[Bug]: MaskablePPO Inaccurate update counting when target_kl early exists
🐛 Bug
When MaskablePPO early exits due to target_kl, n_updates is still updated by 'self.n_epochs' instead being incremented only on successful epochs. Therefore if it early exits at epoch 5/10, n_updates will be updated by 10 when it should be updated by 5.
To fix:
Line 413 of ppo_mask.py self._n_updates += self.n_epochs should be changed to self._n_updates += 1` and be moved to Line 409 inside the loop. To match normal PPO.
To Reproduce
from sb3_contrib import MaskablePPO
from sb3_contrib.common.maskable.policies import MaskableActorCriticPolicy
from sb3_contrib.common.envs import InvalidActionEnvDiscrete
env = InvalidActionEnvDiscrete(dim=10, n_invalid_actions=3)
model = MaskablePPO(
policy=MaskableActorCriticPolicy,
env=env,
verbose=1,
target_kl=0.0003, #set low to ensure early stop
)
# 4) Train
model.learn(total_timesteps=100_000)
Relevant log output / Error message
System Info
No response
Checklist
- [x] I have checked that there is no similar issue in the repo
- [x] I have read the documentation
- [x] I have provided a minimal and working example to reproduce the bug
- [x] I've used the markdown code blocks for both code and stack traces.
Hello, could you do a PR to fix this issue?
Hi, I've tested @Sean-Fuhrman 's fix and it successfully resolves this issue.
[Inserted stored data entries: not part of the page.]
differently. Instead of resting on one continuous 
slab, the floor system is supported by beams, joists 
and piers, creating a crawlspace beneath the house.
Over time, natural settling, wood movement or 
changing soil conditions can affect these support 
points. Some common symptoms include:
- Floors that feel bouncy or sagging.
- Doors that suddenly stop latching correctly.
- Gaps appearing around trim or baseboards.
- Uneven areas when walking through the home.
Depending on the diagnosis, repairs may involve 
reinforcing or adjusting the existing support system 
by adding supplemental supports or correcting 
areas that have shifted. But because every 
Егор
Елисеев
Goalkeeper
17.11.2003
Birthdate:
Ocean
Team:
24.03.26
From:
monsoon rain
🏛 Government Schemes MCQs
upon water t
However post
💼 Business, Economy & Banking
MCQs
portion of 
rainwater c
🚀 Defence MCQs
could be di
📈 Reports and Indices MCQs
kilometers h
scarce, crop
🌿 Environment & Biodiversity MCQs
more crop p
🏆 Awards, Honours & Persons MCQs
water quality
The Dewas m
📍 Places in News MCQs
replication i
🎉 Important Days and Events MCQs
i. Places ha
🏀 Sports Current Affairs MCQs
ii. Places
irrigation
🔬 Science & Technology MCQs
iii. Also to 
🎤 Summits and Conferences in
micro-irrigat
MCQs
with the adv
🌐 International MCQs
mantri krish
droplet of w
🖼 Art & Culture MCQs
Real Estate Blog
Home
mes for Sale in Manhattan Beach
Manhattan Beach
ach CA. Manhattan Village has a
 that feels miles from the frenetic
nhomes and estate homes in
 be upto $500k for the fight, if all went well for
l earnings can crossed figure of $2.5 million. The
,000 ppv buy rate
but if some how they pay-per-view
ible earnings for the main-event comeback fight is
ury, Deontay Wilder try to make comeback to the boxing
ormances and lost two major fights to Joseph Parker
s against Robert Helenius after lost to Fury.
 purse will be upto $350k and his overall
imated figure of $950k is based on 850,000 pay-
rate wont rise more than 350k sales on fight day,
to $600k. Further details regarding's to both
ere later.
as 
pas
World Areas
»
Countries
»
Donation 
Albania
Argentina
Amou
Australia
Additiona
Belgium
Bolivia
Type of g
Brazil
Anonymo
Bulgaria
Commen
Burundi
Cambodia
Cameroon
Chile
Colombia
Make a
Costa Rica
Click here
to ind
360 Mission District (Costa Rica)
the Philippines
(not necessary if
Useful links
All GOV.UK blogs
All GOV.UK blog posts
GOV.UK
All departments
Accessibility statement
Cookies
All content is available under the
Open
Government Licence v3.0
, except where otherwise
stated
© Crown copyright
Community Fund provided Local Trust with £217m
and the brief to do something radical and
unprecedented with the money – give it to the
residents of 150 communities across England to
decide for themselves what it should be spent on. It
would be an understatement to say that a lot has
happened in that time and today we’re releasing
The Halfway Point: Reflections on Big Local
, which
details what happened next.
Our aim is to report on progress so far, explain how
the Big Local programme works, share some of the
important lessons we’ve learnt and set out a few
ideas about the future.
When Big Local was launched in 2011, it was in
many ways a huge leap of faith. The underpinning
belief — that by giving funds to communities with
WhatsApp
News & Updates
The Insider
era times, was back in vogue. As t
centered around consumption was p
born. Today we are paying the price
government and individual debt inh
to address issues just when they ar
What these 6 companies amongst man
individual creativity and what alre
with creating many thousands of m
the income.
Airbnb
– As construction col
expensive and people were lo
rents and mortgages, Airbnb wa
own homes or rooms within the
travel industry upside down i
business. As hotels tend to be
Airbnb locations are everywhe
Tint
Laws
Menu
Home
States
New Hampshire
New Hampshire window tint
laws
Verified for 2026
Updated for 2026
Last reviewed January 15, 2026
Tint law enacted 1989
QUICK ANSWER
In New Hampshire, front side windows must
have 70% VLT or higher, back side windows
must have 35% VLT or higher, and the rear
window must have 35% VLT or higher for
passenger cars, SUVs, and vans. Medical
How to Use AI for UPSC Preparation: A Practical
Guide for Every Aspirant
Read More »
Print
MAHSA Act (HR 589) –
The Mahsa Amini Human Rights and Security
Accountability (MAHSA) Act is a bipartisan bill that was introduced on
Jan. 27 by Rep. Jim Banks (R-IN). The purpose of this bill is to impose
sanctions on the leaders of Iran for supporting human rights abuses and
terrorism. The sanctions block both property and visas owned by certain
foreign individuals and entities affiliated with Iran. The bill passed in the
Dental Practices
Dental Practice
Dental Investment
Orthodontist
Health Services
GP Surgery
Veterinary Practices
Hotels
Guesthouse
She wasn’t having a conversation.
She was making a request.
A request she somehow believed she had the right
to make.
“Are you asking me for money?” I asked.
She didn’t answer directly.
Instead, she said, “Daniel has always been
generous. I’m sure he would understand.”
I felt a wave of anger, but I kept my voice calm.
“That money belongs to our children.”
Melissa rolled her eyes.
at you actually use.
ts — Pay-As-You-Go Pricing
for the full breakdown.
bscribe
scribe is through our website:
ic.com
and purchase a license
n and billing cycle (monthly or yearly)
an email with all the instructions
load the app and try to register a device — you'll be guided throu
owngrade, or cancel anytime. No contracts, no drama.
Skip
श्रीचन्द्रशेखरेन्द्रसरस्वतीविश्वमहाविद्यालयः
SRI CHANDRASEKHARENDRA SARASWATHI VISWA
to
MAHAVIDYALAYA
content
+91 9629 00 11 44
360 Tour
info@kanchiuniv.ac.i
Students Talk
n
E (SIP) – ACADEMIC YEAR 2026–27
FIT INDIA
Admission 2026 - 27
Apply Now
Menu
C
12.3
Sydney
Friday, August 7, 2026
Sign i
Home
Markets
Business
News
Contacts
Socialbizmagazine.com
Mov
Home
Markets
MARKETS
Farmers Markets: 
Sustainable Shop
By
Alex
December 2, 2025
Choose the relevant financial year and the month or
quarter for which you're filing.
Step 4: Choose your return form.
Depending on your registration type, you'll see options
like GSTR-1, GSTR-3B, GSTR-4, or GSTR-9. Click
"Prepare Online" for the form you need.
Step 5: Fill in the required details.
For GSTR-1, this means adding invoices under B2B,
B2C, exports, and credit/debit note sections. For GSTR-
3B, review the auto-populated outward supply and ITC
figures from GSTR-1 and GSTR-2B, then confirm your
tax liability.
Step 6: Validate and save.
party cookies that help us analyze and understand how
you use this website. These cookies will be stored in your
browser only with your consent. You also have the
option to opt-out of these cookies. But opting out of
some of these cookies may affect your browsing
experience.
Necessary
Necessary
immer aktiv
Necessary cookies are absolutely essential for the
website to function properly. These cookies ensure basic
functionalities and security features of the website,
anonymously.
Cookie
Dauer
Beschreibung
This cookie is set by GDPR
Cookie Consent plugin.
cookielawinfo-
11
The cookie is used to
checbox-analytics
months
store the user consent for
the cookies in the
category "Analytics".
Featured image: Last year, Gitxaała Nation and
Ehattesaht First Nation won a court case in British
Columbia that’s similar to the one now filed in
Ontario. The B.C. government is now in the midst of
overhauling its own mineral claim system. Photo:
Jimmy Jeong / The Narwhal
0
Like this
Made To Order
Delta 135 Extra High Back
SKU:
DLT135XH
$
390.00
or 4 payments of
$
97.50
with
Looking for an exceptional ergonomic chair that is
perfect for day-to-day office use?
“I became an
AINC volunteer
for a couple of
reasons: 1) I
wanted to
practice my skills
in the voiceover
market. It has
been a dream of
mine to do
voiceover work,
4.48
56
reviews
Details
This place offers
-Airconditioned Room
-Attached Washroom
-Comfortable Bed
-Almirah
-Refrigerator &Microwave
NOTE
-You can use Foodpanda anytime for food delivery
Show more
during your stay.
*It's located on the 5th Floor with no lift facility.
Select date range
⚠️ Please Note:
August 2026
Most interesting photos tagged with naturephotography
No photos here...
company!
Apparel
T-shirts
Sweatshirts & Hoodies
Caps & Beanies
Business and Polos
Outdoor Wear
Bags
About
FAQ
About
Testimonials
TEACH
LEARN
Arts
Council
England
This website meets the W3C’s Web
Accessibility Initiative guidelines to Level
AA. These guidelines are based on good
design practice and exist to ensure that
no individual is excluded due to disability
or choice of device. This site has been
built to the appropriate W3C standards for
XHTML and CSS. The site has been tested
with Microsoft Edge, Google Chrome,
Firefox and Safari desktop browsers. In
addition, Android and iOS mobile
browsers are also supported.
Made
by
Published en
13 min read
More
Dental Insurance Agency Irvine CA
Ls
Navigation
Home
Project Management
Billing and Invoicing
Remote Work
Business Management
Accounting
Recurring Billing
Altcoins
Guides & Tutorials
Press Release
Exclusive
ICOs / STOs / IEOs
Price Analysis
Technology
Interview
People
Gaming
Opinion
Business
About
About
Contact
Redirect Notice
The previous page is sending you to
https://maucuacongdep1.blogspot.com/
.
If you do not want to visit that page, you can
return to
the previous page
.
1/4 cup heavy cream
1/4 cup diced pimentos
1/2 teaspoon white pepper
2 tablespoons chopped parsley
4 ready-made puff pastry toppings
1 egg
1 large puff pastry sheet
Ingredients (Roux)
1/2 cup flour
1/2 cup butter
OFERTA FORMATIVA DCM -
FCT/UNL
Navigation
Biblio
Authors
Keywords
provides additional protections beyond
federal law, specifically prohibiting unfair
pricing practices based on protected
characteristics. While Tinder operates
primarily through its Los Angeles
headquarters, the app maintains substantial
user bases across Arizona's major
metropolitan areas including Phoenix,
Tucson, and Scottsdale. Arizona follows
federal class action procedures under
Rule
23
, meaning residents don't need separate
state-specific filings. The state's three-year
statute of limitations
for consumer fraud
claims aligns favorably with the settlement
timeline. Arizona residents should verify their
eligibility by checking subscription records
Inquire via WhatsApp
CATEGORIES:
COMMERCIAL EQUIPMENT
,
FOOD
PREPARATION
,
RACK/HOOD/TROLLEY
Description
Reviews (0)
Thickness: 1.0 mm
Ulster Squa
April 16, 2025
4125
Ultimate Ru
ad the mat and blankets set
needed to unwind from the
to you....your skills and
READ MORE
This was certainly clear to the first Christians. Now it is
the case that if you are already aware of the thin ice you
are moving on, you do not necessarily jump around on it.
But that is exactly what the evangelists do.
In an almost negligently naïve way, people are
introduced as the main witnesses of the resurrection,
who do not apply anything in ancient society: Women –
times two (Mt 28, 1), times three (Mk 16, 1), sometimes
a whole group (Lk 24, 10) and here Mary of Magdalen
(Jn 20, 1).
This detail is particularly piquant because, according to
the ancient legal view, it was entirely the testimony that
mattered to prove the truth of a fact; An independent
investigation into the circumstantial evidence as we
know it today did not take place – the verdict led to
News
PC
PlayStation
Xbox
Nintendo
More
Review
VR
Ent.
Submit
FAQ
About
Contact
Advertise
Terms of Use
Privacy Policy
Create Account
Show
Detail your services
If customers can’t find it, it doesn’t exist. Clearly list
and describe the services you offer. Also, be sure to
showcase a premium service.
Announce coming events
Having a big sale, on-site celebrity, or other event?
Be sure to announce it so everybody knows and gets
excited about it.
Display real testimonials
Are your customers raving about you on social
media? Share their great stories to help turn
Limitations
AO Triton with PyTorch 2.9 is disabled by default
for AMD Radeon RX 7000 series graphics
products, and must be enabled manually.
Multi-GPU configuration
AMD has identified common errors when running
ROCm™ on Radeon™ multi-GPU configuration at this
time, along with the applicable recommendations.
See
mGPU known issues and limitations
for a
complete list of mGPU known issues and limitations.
I also discovered that the same n_updates counting bug exists in RecurrentPPO. Here's a minimal reproduction:
from sb3_contrib import RecurrentPPO
from sb3_contrib.ppo_recurrent.policies import RecurrentActorCriticCnnPolicy
from sb3_contrib.common.envs import InvalidActionEnvDiscrete
env = InvalidActionEnvDiscrete(dim=10, n_invalid_actions=3)
# PPO Recurrent with n_updates bug
model = RecurrentPPO(
policy="MlpLstmPolicy",
env=env,
verbose=1,
target_kl=0.003, #set low to ensure early stop
)
# Train for just a bit to see the bug
model.learn(total_timesteps=100_000)
Before the fix (incorrect behavior):
n_updates increments by full n_epochs despite early stopping
After the fix (correct behavior):
n_updates now correctly increments by actual epochs completed
I've submitted a PR (#313) that applies the same fix to both MaskablePPO and RecurrentPPO. The other algorithms in sb3-contrib don't appear to have this issue.
Thanks @Sean-Fuhrman for identifying the root cause!